Nevertheless, their very British sensibilities which lend that whole stiff upper lip approach to obstacles see Nell (Keira Knightley) and Simon (Matthew Goode) continue to plan and execute the perfect party, as well as encourage peace and good times among their various guests. Until the kids break the imposed silence and reveal that humanity’s carelessness has caused poison gas storms which will sweep across the world and kill every form of life in their path. 

But there is a solution of a kind in what the British government has dubbed “exit pills,” which they’ve distributed to the population so people can “die with dignity” and avoid the far more painful end to come. The party may as well be the flip side of “Melancholia,” one that goes with Charlotte Gainsbourg’s idea for the end of the world: a supposedly dignified gathering and booze. Since there’s no adult equivalent of Kirsten Dunst, only the kids really call bullshit, and they obviously have no power to alter the proceedings.

Silent Night

This causes many of the usual repercussions among the adults, such as reflection on past mistakes, a life lived, and how they should’ve all voted Green Party, but as writer-director Camille Griffin is well aware, even the apocalypse can’t change everything, such as the fact that most people will never truly get over themselves, or even take responsibility. Nell and Simon are well-meaning, but they can’t bear to speak of what’s about to happen, much less their role in bringing it about. Only one of the youngest adults, the pregnant Sophie (Lily-Rose Depp), tentatively considers a different choice, but mostly out of an unwillingness to be the cause of her fetus’s death.

But then, Nell and Simon can’t exactly be blamed for being in a less than contemplative mood. Why would they wish to fully consider their actions, since they are bound and determined that they and their children will take their exit pills together? It’s asking a lot of moviegoers to get behind parents who are determined to kill their kids, but “Silent Night” never fails to remind us that Nell and Simon’s decision springs from the deepest of parental instincts - the basic desire to spare their offspring from agonizing pain. 

It’s also asking a lot from a child to see that decision as the twisted act of love that it is, and one of them, Art (Roman Griffin Davis) is less than sensitive the way a smart yet sheltered kid generally is.
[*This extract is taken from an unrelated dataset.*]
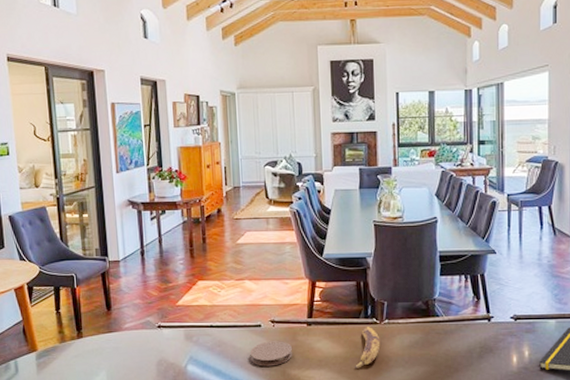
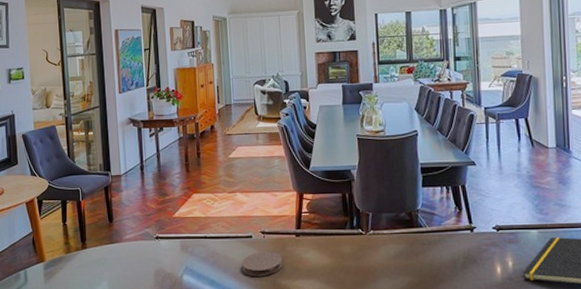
banana: present [355,327,381,368] -> none [342,237,367,279]

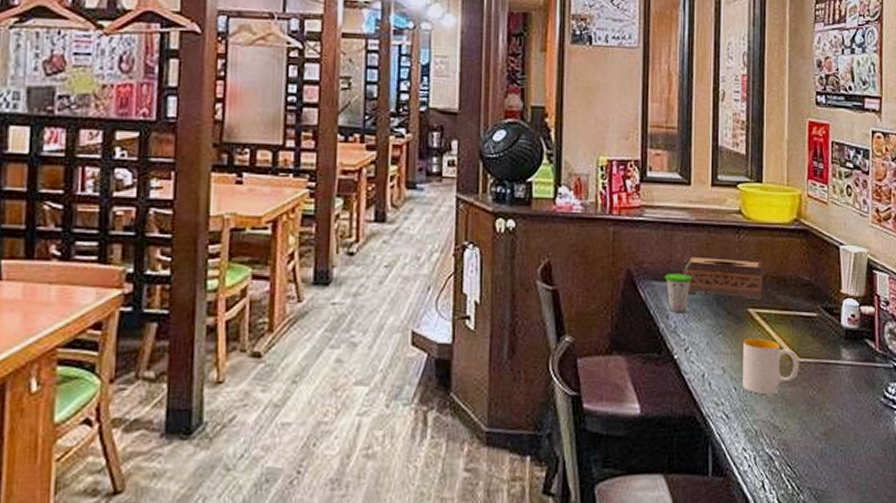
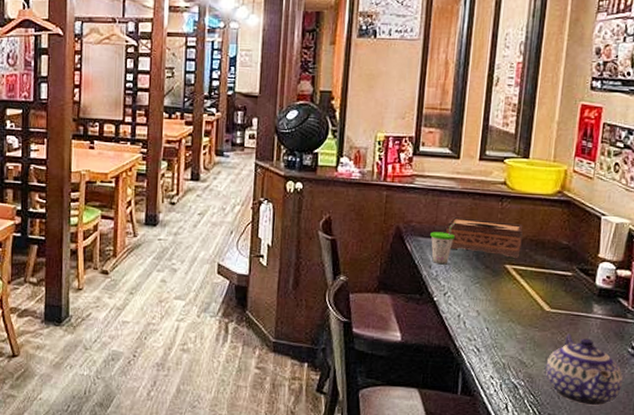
cup: present [743,338,799,395] -> none [495,289,551,336]
teapot: none [800,387,880,472] -> present [545,334,623,406]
His refusal to take the pill with his family isn’t so much a velvet hammer as a wrecking ball, as he accuses his truly loving parents of trying to murder him, outright blaming every adult in the room, and self-righteously refusing to give up, even if, as family friend James (Sope Dirisu) points out, Art truly doesn’t know anything about pain.

Silent Night

Where “Silent Night” loses its way is how it can’t bear to follow its own conclusions to their natural ends. The apocalypse doesn’t (and probably won’t) change human nature, so it makes a twisted kind of sense that nepotism will likely outlast us as well. Griffin’s inability to pull the trigger and stick to her principles is understandable, since the cast includes her own son Roman Griffin Davis, who comes to represent a speck of hope and better things to come. Most of the cast, including Lucy Punch dropping some great one-liners that include a “The Road” shout-out, get a few things to do, but even the best delivery just can’t compare to the kinds of connections Davis already has at the age of fourteen. 

It’s the ultimate irony in a film that advocates for equality and a better world to save us all while passing the buck to a generation that’s already inherited enough problems. Not to mention saddling on yet another reminder about how everyone’s counting on them to solve everything for us. But no pressure, right?